- _TASK OBJECTIVE_:
Reproduce the listing that follows so that each line matches the original exactly.

- _DATA TO EXAMINE_:
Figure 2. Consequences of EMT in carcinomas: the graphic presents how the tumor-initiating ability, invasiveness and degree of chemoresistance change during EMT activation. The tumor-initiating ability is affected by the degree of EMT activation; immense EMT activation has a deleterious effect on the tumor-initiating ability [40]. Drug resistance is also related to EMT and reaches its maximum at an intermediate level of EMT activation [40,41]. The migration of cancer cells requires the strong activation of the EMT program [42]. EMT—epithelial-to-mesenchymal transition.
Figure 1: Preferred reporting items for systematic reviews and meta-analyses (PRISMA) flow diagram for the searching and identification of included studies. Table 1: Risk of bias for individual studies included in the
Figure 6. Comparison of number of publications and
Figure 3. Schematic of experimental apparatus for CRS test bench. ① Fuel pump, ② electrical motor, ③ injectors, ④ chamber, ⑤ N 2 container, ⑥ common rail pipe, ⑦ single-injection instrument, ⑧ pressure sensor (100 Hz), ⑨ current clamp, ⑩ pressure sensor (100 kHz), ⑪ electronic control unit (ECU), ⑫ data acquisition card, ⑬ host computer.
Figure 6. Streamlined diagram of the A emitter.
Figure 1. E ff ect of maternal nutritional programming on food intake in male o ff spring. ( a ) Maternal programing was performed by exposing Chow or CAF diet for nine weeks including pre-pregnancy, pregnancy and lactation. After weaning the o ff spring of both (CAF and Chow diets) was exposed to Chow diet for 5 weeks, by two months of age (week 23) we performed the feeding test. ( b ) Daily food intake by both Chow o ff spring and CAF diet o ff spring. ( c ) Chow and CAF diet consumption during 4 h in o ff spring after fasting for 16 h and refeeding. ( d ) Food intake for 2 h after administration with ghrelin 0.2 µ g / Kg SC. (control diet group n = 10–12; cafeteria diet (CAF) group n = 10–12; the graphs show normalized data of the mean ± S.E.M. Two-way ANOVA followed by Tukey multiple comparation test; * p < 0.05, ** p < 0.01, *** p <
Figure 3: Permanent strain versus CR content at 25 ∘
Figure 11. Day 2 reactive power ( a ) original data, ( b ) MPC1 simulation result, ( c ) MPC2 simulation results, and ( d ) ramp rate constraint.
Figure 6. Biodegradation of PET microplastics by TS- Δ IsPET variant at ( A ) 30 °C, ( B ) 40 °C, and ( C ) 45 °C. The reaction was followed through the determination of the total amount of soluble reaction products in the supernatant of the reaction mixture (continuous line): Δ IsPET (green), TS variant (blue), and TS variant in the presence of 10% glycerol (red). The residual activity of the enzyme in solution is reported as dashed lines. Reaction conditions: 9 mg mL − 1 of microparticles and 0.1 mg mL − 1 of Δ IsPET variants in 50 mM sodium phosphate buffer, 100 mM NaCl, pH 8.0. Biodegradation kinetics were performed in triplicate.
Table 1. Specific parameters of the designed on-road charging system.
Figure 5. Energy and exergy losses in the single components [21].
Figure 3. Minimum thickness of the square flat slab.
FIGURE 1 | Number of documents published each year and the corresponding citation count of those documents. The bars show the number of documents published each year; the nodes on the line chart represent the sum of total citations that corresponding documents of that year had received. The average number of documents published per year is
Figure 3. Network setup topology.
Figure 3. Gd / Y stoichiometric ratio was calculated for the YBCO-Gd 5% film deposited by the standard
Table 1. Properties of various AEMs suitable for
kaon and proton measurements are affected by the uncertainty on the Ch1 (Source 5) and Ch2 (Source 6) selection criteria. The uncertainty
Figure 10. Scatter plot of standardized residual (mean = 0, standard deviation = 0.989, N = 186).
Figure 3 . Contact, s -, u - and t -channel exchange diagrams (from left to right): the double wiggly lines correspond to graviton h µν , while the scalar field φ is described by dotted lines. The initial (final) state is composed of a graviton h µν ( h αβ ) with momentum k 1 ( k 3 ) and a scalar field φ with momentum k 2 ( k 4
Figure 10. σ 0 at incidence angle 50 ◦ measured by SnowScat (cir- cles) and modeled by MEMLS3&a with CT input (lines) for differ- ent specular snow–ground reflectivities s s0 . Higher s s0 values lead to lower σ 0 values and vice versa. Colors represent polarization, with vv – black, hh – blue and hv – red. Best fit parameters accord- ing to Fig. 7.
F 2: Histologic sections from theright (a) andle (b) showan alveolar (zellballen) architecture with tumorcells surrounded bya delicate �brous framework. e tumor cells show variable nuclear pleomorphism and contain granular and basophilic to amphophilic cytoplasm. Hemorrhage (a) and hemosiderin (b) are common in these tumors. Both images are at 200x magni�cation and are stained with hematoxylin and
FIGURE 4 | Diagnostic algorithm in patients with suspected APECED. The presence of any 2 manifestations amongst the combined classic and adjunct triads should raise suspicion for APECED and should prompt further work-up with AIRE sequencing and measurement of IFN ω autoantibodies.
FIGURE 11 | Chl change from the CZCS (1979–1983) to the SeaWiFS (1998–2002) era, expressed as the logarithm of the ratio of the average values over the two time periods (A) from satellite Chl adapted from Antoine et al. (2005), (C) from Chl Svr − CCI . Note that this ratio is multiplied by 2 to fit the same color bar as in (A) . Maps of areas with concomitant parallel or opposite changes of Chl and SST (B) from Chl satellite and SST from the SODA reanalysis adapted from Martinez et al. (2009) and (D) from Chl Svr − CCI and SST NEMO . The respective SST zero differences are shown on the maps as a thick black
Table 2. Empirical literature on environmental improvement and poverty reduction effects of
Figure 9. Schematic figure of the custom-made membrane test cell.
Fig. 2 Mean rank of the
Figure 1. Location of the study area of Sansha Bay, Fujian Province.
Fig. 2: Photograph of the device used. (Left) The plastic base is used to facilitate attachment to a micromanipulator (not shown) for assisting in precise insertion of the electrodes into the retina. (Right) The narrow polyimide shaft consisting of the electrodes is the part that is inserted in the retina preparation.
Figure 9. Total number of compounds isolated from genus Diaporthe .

- _WORKED SOLUTION_:
Figure 2. Consequences of EMT in carcinomas: the graphic presents how the tumor-initiating ability, invasiveness and degree of chemoresistance change during EMT activation. The tumor-initiating ability is affected by the degree of EMT activation; immense EMT activation has a deleterious effect on the tumor-initiating ability [40]. Drug resistance is also related to EMT and reaches its maximum at an intermediate level of EMT activation [40,41]. The migration of cancer cells requires the strong activation of the EMT program [42]. EMT—epithelial-to-mesenchymal transition.
Figure 1: Preferred reporting items for systematic reviews and meta-analyses (PRISMA) flow diagram for the searching and identification of included studies. Table 1: Risk of bias for individual studies included in the
Figure 6. Comparison of number of publications and
Figure 3. Schematic of experimental apparatus for CRS test bench. ① Fuel pump, ② electrical motor, ③ injectors, ④ chamber, ⑤ N 2 container, ⑥ common rail pipe, ⑦ single-injection instrument, ⑧ pressure sensor (100 Hz), ⑨ current clamp, ⑩ pressure sensor (100 kHz), ⑪ electronic control unit (ECU), ⑫ data acquisition card, ⑬ host computer.
Figure 6. Streamlined diagram of the A emitter.
Figure 1. E ff ect of maternal nutritional programming on food intake in male o ff spring. ( a ) Maternal programing was performed by exposing Chow or CAF diet for nine weeks including pre-pregnancy, pregnancy and lactation. After weaning the o ff spring of both (CAF and Chow diets) was exposed to Chow diet for 5 weeks, by two months of age (week 23) we performed the feeding test. ( b ) Daily food intake by both Chow o ff spring and CAF diet o ff spring. ( c ) Chow and CAF diet consumption during 4 h in o ff spring after fasting for 16 h and refeeding. ( d ) Food intake for 2 h after administration with ghrelin 0.2 µ g / Kg SC. (control diet group n = 10–12; cafeteria diet (CAF) group n = 10–12; the graphs show normalized data of the mean ± S.E.M. Two-way ANOVA followed by Tukey multiple comparation test; * p < 0.05, ** p < 0.01, *** p <
Figure 3: Permanent strain versus CR content at 25 ∘
Figure 11. Day 2 reactive power ( a ) original data, ( b ) MPC1 simulation result, ( c ) MPC2 simulation results, and ( d ) ramp rate constraint.
Figure 6. Biodegradation of PET microplastics by TS- Δ IsPET variant at ( A ) 30 °C, ( B ) 40 °C, and ( C ) 45 °C. The reaction was followed through the determination of the total amount of soluble reaction products in the supernatant of the reaction mixture (continuous line): Δ IsPET (green), TS variant (blue), and TS variant in the presence of 10% glycerol (red). The residual activity of the enzyme in solution is reported as dashed lines. Reaction conditions: 9 mg mL − 1 of microparticles and 0.1 mg mL − 1 of Δ IsPET variants in 50 mM sodium phosphate buffer, 100 mM NaCl, pH 8.0. Biodegradation kinetics were performed in triplicate.
Table 1. Specific parameters of the designed on-road charging system.
Figure 5. Energy and exergy losses in the single components [21].
Figure 3. Minimum thickness of the square flat slab.
FIGURE 1 | Number of documents published each year and the corresponding citation count of those documents. The bars show the number of documents published each year; the nodes on the line chart represent the sum of total citations that corresponding documents of that year had received. The average number of documents published per year is
Figure 3. Network setup topology.
Figure 3. Gd / Y stoichiometric ratio was calculated for the YBCO-Gd 5% film deposited by the standard
Table 1. Properties of various AEMs suitable for
kaon and proton measurements are affected by the uncertainty on the Ch1 (Source 5) and Ch2 (Source 6) selection criteria. The uncertainty
Figure 10. Scatter plot of standardized residual (mean = 0, standard deviation = 0.989, N = 186).
Figure 3 . Contact, s -, u - and t -channel exchange diagrams (from left to right): the double wiggly lines correspond to graviton h µν , while the scalar field φ is described by dotted lines. The initial (final) state is composed of a graviton h µν ( h αβ ) with momentum k 1 ( k 3 ) and a scalar field φ with momentum k 2 ( k 4
Figure 10. σ 0 at incidence angle 50 ◦ measured by SnowScat (cir- cles) and modeled by MEMLS3&a with CT input (lines) for differ- ent specular snow–ground reflectivities s s0 . Higher s s0 values lead to lower σ 0 values and vice versa. Colors represent polarization, with vv – black, hh – blue and hv – red. Best fit parameters accord- ing to Fig. 7.
F 2: Histologic sections from theright (a) andle (b) showan alveolar (zellballen) architecture with tumorcells surrounded bya delicate �brous framework. e tumor cells show variable nuclear pleomorphism and contain granular and basophilic to amphophilic cytoplasm. Hemorrhage (a) and hemosiderin (b) are common in these tumors. Both images are at 200x magni�cation and are stained with hematoxylin and
FIGURE 4 | Diagnostic algorithm in patients with suspected APECED. The presence of any 2 manifestations amongst the combined classic and adjunct triads should raise suspicion for APECED and should prompt further work-up with AIRE sequencing and measurement of IFN ω autoantibodies.
FIGURE 11 | Chl change from the CZCS (1979–1983) to the SeaWiFS (1998–2002) era, expressed as the logarithm of the ratio of the average values over the two time periods (A) from satellite Chl adapted from Antoine et al. (2005), (C) from Chl Svr − CCI . Note that this ratio is multiplied by 2 to fit the same color bar as in (A) . Maps of areas with concomitant parallel or opposite changes of Chl and SST (B) from Chl satellite and SST from the SODA reanalysis adapted from Martinez et al. (2009) and (D) from Chl Svr − CCI and SST NEMO . The respective SST zero differences are shown on the maps as a thick black
Table 2. Empirical literature on environmental improvement and poverty reduction effects of
Figure 9. Schematic figure of the custom-made membrane test cell.
Fig. 2 Mean rank of the
Figure 1. Location of the study area of Sansha Bay, Fujian Province.
Fig. 2: Photograph of the device used. (Left) The plastic base is used to facilitate attachment to a micromanipulator (not shown) for assisting in precise insertion of the electrodes into the retina. (Right) The narrow polyimide shaft consisting of the electrodes is the part that is inserted in the retina preparation.
Figure 9. Total number of compounds isolated from genus Diaporthe .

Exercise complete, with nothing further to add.